Records contained in a dataset

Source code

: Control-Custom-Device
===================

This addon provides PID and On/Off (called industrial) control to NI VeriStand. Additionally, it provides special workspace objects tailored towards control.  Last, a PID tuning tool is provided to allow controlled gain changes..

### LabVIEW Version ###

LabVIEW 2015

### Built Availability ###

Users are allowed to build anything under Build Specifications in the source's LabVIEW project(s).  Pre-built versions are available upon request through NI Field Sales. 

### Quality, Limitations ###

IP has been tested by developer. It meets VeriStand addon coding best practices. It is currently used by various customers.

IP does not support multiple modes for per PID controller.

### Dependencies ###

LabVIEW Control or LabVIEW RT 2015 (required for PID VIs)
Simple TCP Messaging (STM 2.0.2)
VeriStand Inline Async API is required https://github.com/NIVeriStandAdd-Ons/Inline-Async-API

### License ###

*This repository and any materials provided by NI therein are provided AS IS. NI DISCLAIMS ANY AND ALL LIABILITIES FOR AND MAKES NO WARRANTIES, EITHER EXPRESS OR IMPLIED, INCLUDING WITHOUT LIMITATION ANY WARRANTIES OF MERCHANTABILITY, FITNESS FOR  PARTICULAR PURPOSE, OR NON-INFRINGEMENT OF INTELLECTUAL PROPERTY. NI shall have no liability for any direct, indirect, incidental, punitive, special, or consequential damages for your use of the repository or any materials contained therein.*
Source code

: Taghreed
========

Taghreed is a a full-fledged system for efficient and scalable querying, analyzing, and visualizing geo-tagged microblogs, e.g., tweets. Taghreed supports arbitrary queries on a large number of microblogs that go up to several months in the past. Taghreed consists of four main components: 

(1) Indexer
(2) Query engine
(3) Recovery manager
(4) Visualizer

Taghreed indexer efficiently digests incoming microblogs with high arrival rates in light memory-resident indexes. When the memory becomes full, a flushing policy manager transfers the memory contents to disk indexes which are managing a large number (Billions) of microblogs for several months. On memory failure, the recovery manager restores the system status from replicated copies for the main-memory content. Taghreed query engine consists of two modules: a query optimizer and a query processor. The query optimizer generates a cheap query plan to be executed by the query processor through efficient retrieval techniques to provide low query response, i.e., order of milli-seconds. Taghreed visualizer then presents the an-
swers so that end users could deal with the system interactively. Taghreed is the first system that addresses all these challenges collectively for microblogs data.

# TASK OBJECTIVE:
Only one stretch is wanted, so please give again exactly the lines from the start of the data through the line containing "### Dependencies ###", both ends included.

# SOLVED PROBLEM:
Source code

: Control-Custom-Device
===================

This addon provides PID and On/Off (called industrial) control to NI VeriStand. Additionally, it provides special workspace objects tailored towards control.  Last, a PID tuning tool is provided to allow controlled gain changes..

### LabVIEW Version ###

LabVIEW 2015

### Built Availability ###

Users are allowed to build anything under Build Specifications in the source's LabVIEW project(s).  Pre-built versions are available upon request through NI Field Sales. 

### Quality, Limitations ###

IP has been tested by developer. It meets VeriStand addon coding best practices. It is currently used by various customers.

IP does not support multiple modes for per PID controller.

### Dependencies ###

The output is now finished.